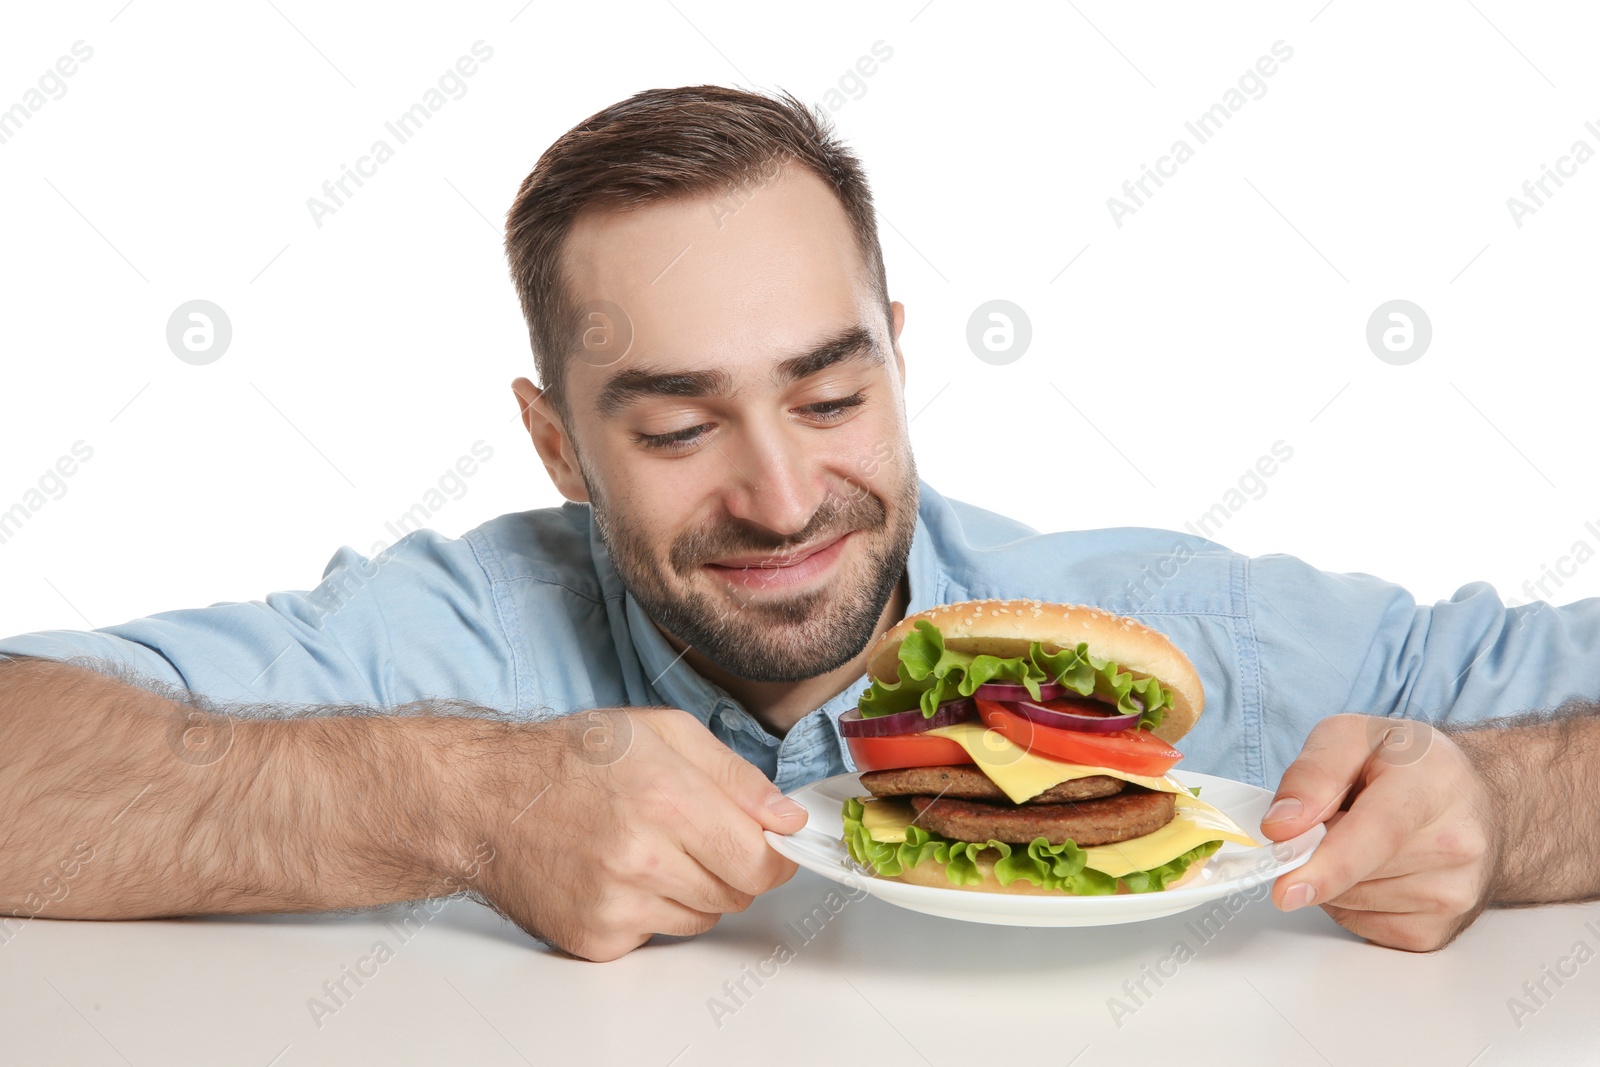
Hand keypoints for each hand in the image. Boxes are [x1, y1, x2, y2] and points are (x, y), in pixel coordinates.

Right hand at [467, 707, 806, 960]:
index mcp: (668, 799)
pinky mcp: (596, 938)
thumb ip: (737, 776)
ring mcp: (617, 905)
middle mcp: (644, 858)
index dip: (774, 854)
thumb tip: (788, 818)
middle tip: (690, 832)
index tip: (767, 843)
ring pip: (703, 918)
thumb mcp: (662, 732)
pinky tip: (617, 873)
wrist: (485, 800)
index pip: (761, 861)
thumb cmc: (571, 759)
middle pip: (738, 893)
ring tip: (647, 847)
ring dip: (692, 889)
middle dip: (730, 865)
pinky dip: (651, 911)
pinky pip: (658, 936)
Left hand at [1259, 713, 1499, 950]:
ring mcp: (1453, 894)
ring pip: (1347, 902)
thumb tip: (1280, 827)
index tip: (1287, 887)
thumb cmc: (1409, 765)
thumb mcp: (1353, 736)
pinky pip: (1359, 925)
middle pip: (1351, 871)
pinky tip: (1372, 868)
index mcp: (1434, 784)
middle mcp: (1456, 845)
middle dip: (1317, 849)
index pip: (1379, 833)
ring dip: (1330, 875)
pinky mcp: (1437, 931)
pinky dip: (1347, 901)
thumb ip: (1312, 773)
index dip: (1330, 864)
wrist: (1473, 801)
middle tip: (1334, 816)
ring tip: (1361, 837)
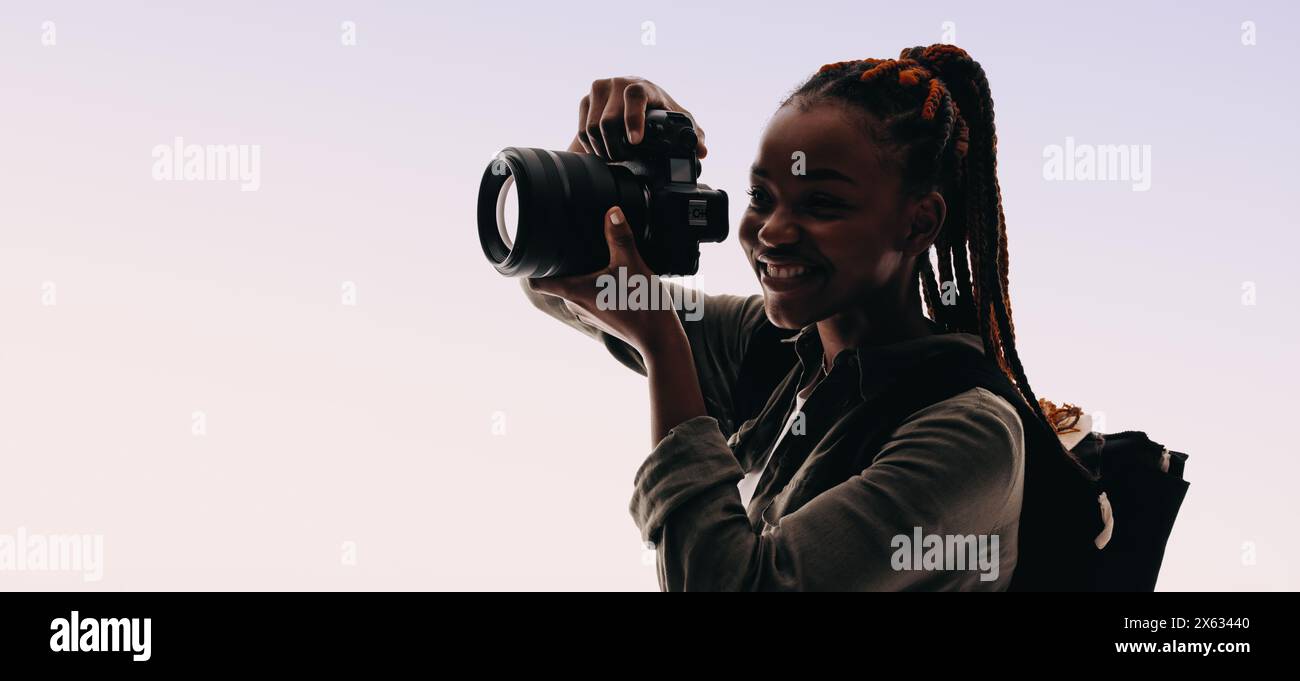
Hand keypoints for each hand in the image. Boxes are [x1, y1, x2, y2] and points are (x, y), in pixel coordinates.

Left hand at [527, 206, 684, 356]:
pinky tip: (609, 278)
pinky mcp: (602, 319)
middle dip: (560, 266)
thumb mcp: (632, 264)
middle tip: (566, 246)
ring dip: (579, 277)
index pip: (536, 282)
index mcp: (574, 291)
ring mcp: (588, 314)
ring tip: (590, 260)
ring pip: (574, 291)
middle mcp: (576, 305)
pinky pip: (590, 299)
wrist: (660, 338)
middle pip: (557, 282)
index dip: (530, 268)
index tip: (532, 254)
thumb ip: (620, 238)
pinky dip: (594, 288)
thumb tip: (612, 212)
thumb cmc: (642, 305)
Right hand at [574, 77, 707, 159]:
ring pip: (592, 128)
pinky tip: (602, 152)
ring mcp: (599, 90)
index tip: (635, 142)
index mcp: (643, 86)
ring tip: (614, 158)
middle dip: (617, 148)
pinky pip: (582, 129)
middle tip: (625, 161)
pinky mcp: (585, 100)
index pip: (635, 96)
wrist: (631, 99)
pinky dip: (591, 146)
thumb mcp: (676, 119)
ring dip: (603, 149)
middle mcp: (619, 83)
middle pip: (609, 121)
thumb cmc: (656, 109)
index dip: (633, 119)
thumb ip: (693, 134)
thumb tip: (702, 151)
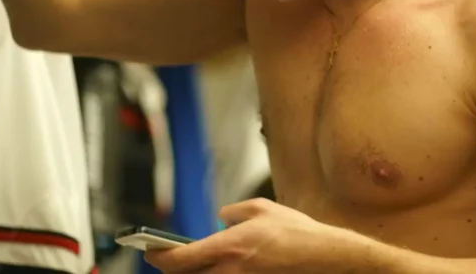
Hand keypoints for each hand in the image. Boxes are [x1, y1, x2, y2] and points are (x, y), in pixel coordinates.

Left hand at [144, 198, 350, 273]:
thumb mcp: (261, 208)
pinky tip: (218, 264)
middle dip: (172, 267)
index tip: (150, 250)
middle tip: (165, 256)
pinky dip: (216, 273)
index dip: (158, 256)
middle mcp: (230, 271)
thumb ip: (234, 211)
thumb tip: (222, 218)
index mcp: (229, 246)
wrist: (325, 258)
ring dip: (195, 271)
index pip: (179, 259)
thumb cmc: (296, 232)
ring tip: (191, 260)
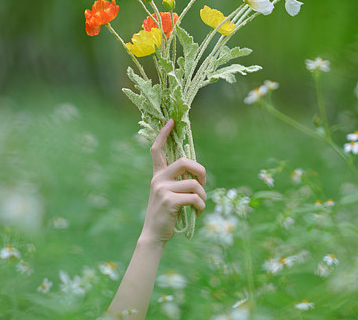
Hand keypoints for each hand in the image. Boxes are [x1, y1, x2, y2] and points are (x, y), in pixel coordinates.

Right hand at [140, 119, 206, 243]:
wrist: (154, 236)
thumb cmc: (166, 214)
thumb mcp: (168, 194)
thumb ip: (178, 181)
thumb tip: (197, 174)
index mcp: (158, 175)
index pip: (157, 149)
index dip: (164, 134)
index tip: (171, 121)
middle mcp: (158, 179)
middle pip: (184, 161)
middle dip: (201, 170)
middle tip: (203, 183)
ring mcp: (162, 190)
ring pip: (194, 184)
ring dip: (202, 196)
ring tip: (200, 205)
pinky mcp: (169, 201)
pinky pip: (194, 197)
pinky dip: (201, 206)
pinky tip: (198, 212)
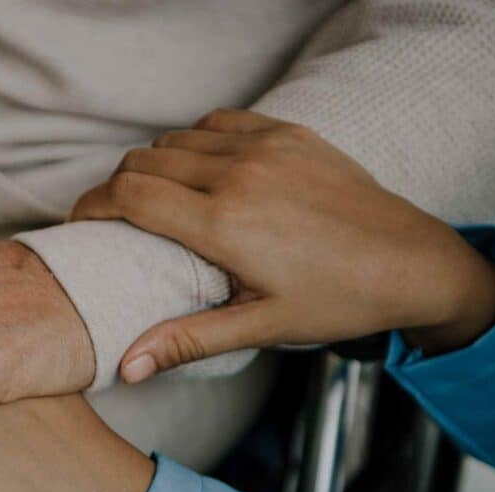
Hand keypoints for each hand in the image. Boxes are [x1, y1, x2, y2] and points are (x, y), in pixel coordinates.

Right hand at [72, 108, 494, 382]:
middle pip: (142, 162)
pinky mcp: (287, 132)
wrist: (412, 261)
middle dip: (118, 187)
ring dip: (154, 164)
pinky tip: (202, 168)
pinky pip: (217, 121)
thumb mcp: (261, 326)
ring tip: (158, 197)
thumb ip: (186, 339)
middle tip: (118, 218)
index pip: (129, 194)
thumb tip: (126, 366)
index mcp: (224, 224)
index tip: (83, 222)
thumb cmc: (336, 300)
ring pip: (175, 138)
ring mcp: (265, 147)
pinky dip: (195, 140)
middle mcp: (238, 174)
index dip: (92, 205)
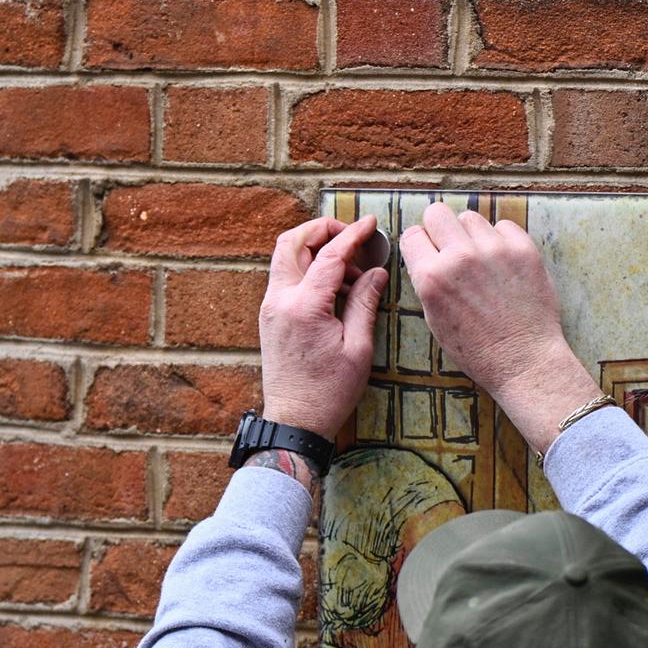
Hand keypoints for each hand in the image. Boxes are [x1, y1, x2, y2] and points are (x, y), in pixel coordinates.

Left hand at [258, 216, 390, 440]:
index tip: (371, 224)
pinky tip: (334, 288)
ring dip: (314, 250)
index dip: (352, 235)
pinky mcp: (270, 317)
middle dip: (322, 229)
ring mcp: (270, 308)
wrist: (295, 422)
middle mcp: (280, 301)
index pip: (329, 255)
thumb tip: (377, 272)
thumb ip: (365, 303)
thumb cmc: (329, 392)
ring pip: (285, 257)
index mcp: (304, 307)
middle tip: (350, 235)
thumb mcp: (358, 348)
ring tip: (350, 273)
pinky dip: (307, 269)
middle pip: (292, 242)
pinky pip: (285, 277)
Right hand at [399, 203, 602, 453]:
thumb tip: (428, 253)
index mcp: (432, 278)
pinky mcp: (523, 249)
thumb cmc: (478, 349)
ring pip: (471, 217)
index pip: (412, 235)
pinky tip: (503, 262)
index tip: (428, 250)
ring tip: (481, 259)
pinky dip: (501, 239)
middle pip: (437, 212)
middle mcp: (460, 257)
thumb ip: (428, 281)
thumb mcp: (435, 319)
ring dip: (471, 234)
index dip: (420, 243)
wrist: (524, 361)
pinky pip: (504, 225)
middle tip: (450, 247)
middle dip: (440, 228)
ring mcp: (494, 250)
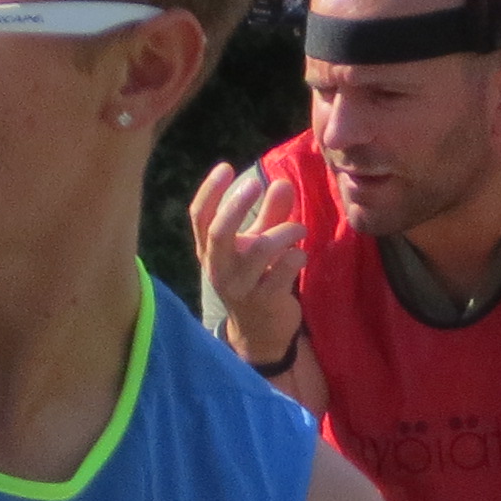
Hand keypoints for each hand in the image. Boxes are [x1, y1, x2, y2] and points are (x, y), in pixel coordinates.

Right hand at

_ _ _ _ _ _ _

> _EXERCISE AIM_: From top to bottom, restate the records above exactly and omit every picture.

> _SOLUTION TO THE EXERCISE_:
Hand keypoints for each hand in the image. Boxes are [x1, y1, x2, y2] and points are (x, y), in pixel coordinates.

Right hand at [467, 707, 806, 960]:
index mcp: (668, 799)
pinky mcp: (596, 938)
thumb ip: (737, 776)
ring mcp: (617, 905)
middle mcp: (644, 858)
index dip: (774, 854)
thumb tip: (788, 818)
middle tip: (690, 832)
index tip: (767, 843)
ring pip: (703, 918)
thumb mcp: (662, 732)
pinky tip: (617, 873)
wrist: (485, 800)
index pip: (761, 861)
thumb cmc: (571, 759)
middle pip: (738, 893)
ring tip: (647, 847)
ring dip: (692, 889)
middle dip: (730, 865)
pinky dip: (651, 911)
pinky pip: (658, 936)
Left hand at [1259, 713, 1499, 950]:
ring mcp: (1453, 894)
ring pip: (1347, 902)
thumb tip: (1280, 827)
index tip: (1287, 887)
thumb cmc: (1409, 765)
thumb mcp: (1353, 736)
pinky pip: (1359, 925)
middle pip: (1351, 871)
pinky tip: (1372, 868)
index mcp: (1434, 784)
middle mcp: (1456, 845)
middle dip: (1317, 849)
index pip: (1379, 833)
ring dip: (1330, 875)
pinky mcp: (1437, 931)
pinky dip: (1347, 901)
thumb ip: (1312, 773)
index dip: (1330, 864)
wrist: (1473, 801)
middle tip: (1334, 816)
ring tip: (1361, 837)
Hand keypoints for each hand in the image. Boxes are [x1, y1, x2, y2] and points are (x, y), in pixel coordinates.

Left hand at [527, 206, 684, 356]:
pinky tip: (609, 278)
pinky mcp: (602, 319)
middle dip: (560, 266)
thumb mcp: (632, 264)
middle tip: (566, 246)
ring dip: (579, 277)
index pip: (536, 282)
index mcp: (574, 291)
ring mcp: (588, 314)
ring tip: (590, 260)
ring pip: (574, 291)
middle mcp: (576, 305)
pinky pip: (590, 299)
wrist: (660, 338)
middle pip: (557, 282)
index dip: (530, 268)
index tip: (532, 254)
thumb ip: (620, 238)
pinky dip: (594, 288)
thumb tip: (612, 212)
thumb cmc: (642, 305)
Right hand at [574, 77, 707, 159]:
ring pip: (592, 128)
pinky tip: (602, 152)
ring mcp: (599, 90)
index tip: (635, 142)
index mcp: (643, 86)
ring tip: (614, 158)
middle dip: (617, 148)
pinky pip: (582, 129)
middle tip: (625, 161)
pinky mcp: (585, 100)
index pip: (635, 96)
wrist: (631, 99)
pinky dip: (591, 146)
thumb mcp: (676, 119)
ring dip: (603, 149)
middle mcp: (619, 83)
middle pip: (609, 121)
thumb cmc: (656, 109)
index dip: (633, 119)
thumb ip: (693, 134)
thumb tip: (702, 151)
Hand keypoints for each hand in the image. Boxes are [x1, y1, x2, y2] and points are (x, y), in pixel coordinates.

Left hand at [144, 198, 350, 273]:
thumb mcp: (261, 208)
pinky tip: (218, 264)
middle dip: (172, 267)
index tip: (150, 250)
middle tip: (165, 256)
pinky dip: (216, 273)
index dip: (158, 256)
middle mcp: (230, 271)
thumb ip: (234, 211)
thumb tip: (222, 218)
index mcp: (229, 246)
wrist: (325, 258)
ring dip: (195, 271)
index pip: (179, 259)
thumb cmc: (296, 232)
ring tip: (191, 260)
Hand keypoints for each hand in the image. Boxes are [x1, y1, x2, y2] and points are (x, y), in pixel coordinates.

Right hand at [140, 119, 206, 243]:
wrist: (154, 236)
thumb cmc: (166, 214)
thumb mcp: (168, 194)
thumb ip: (178, 181)
thumb tip: (197, 174)
index mcp: (158, 175)
index pip: (157, 149)
index dip: (164, 134)
index tip: (171, 121)
middle mcp: (158, 179)
middle pip: (184, 161)
middle dip: (201, 170)
middle tip: (203, 183)
ring mcp: (162, 190)
ring pip: (194, 184)
ring dip: (202, 196)
ring tip: (200, 205)
pinky mcp: (169, 201)
pinky pip: (194, 197)
pinky dip: (201, 206)
pinky tip: (198, 212)
Hand keypoints for each hand in the image. Boxes are [x1, y1, x2, y2] and points are (x, y), in pixel coordinates.

Right hand at [72, 108, 494, 382]:
middle pip: (142, 162)
pinky mcp: (287, 132)
wrist: (412, 261)
middle dip: (118, 187)
ring dip: (154, 164)
pinky tip: (202, 168)
pinky pip: (217, 121)
thumb mcp: (261, 326)
ring tip: (158, 197)
thumb ip: (186, 339)
middle tip: (118, 218)
index pip: (129, 194)
thumb tip: (126, 366)
index mcp: (224, 224)
index tip: (83, 222)
thumb cmc: (336, 300)
ring pip: (175, 138)
ring mcp: (265, 147)
pinky dip: (195, 140)
middle mcp: (238, 174)
index dip: (92, 205)
Hand keypoints for each hand in the image. Boxes are [x1, y1, x2, y2] and points are (x, y), in pixel coordinates.

Left hand at [258, 216, 390, 440]:
index tip: (371, 224)
pinky tip: (334, 288)
ring dip: (314, 250)
index dip: (352, 235)
pinky mcp: (270, 317)
middle dip: (322, 229)
ring mcp: (270, 308)
wrist: (295, 422)
middle mcp: (280, 301)
index pip: (329, 255)
thumb tip: (377, 272)
thumb ip: (365, 303)
thumb cmc: (329, 392)
ring pip: (285, 257)
index mcp: (304, 307)
middle tip: (350, 235)
thumb mcp: (358, 348)
ring tip: (350, 273)
pinky dip: (307, 269)
middle pip: (292, 242)
pinky pip: (285, 277)
Right hand at [399, 203, 602, 453]:
thumb tip: (428, 253)
index mcp: (432, 278)
pinky mcp: (523, 249)
thumb cmc: (478, 349)
ring pip: (471, 217)
index pip: (412, 235)
pinky tip: (503, 262)
index tip: (428, 250)
ring tip: (481, 259)
pinky dip: (501, 239)
middle pip: (437, 212)
middle mcp: (460, 257)
thumb ip: (428, 281)
thumb mcp: (435, 319)
ring dip: (471, 234)
index dip: (420, 243)
wrist: (524, 361)
pinky pip: (504, 225)
middle tip: (450, 247)
middle dip: (440, 228)
ring mcp: (494, 250)
Hand keypoints for each hand in the image. Boxes are [x1, y1, x2, y2] and points are (x, y), in pixel coordinates.

Right hand at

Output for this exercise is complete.